Wir sind schnell und flexibel

Bei Piper Fahrenheit werden Novitäten und Zweitverwertungen verschiedener Genres veröffentlicht. Das Digitallabel setzt auf „Unterhaltungsliteratur für Vielleser“ und versammelt Titel etwa von Selfpublisherin Annie Stone, Fantasy-Autor Wolfgang Hohlbein und Krimi-Autorin Gemma O’Conner. Im Interview spricht die Digitalverantwortliche Kornelia Holzhausen (Foto: Piper) über das neue Label und warum sich eine E-first-Strategie lohnt. 
Welcher Pep fehlt Ihrem bisherigen, aus den Printtiteln abgeleiteten E-Book-Programm?

Es geht nicht um Würze, sondern um ein ganz anders gelagertes Angebot. Im Piper- Fahrenheit-Programm wollen wir auch originäre Inhalte als E-first produzieren und ausprobieren, was funktioniert und was nicht. Anders als beim klassischen Programm sind wir viel flexibler.

Inwiefern?
Wir sind weniger an einem Programmschema orientiert, sind schneller, nicht an den Rhythmus der Herbst- und Frühjahrsneuerscheinungen gebunden, können monatlich publizieren. Wir sind auch flexibler mit Blick auf Kooperationspartner oder technische Aspekte. So arbeiten wir erst einmal mit Open Publishing, einem anderen Auslieferungsdienstleister.
Das Startprogramm ist von 1,99 bis 6,99 Euro kalkuliert. Bauen Sie mit Fahrenheit unten an das Piper-Verlagsprogramm an?

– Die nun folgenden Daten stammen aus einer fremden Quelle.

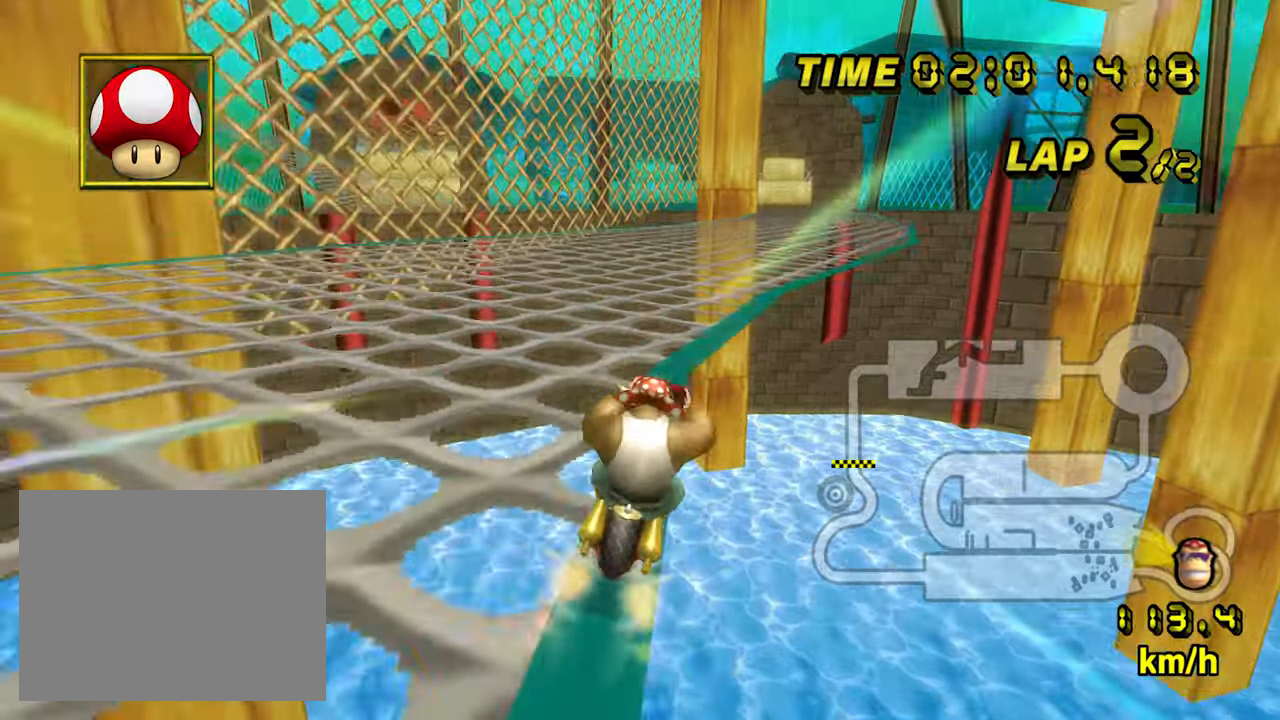
{"dt_ms": 500, "buttons": ["A"], "left_stick": "center", "events": [[117, "B", "down"], [183, "left_stick", "center"], [317, "B", "up"], [433, "B", "down"], [483, "B", "up"]]}
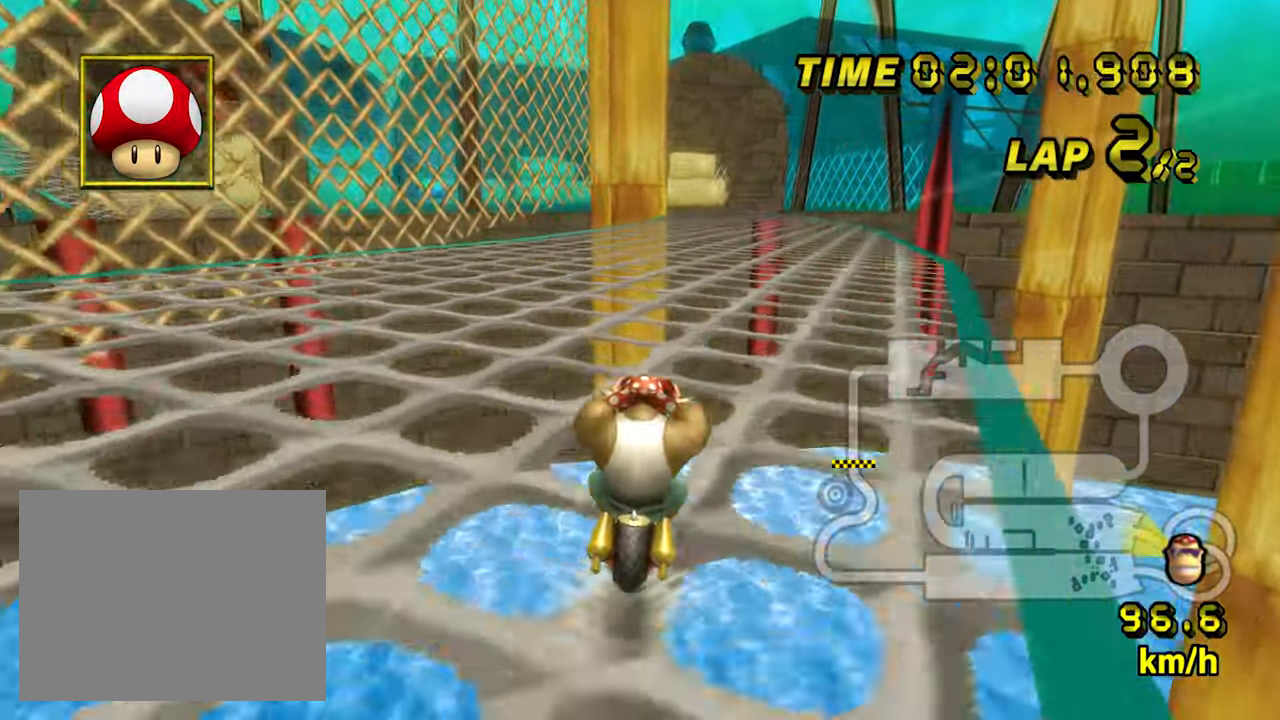
{"dt_ms": 500, "buttons": ["A"], "left_stick": "center", "events": [[33, "B", "down"], [100, "B", "up"], [150, "B", "down"], [250, "B", "up"]]}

Bei der Preisgestaltung haben wir kein Printpendant, an dem wir uns ausrichten können und müssen. Stattdessen orientieren wir uns am Markt und schauen, wie sich die Preise in den verschiedenen Genres entwickeln. Inhaltlich sind alle E-Books auf Piper-Niveau. Wir bringen einige Backlist-Titel neu heraus und auch die neu eingekauften Originalausgaben werden durchaus redigiert.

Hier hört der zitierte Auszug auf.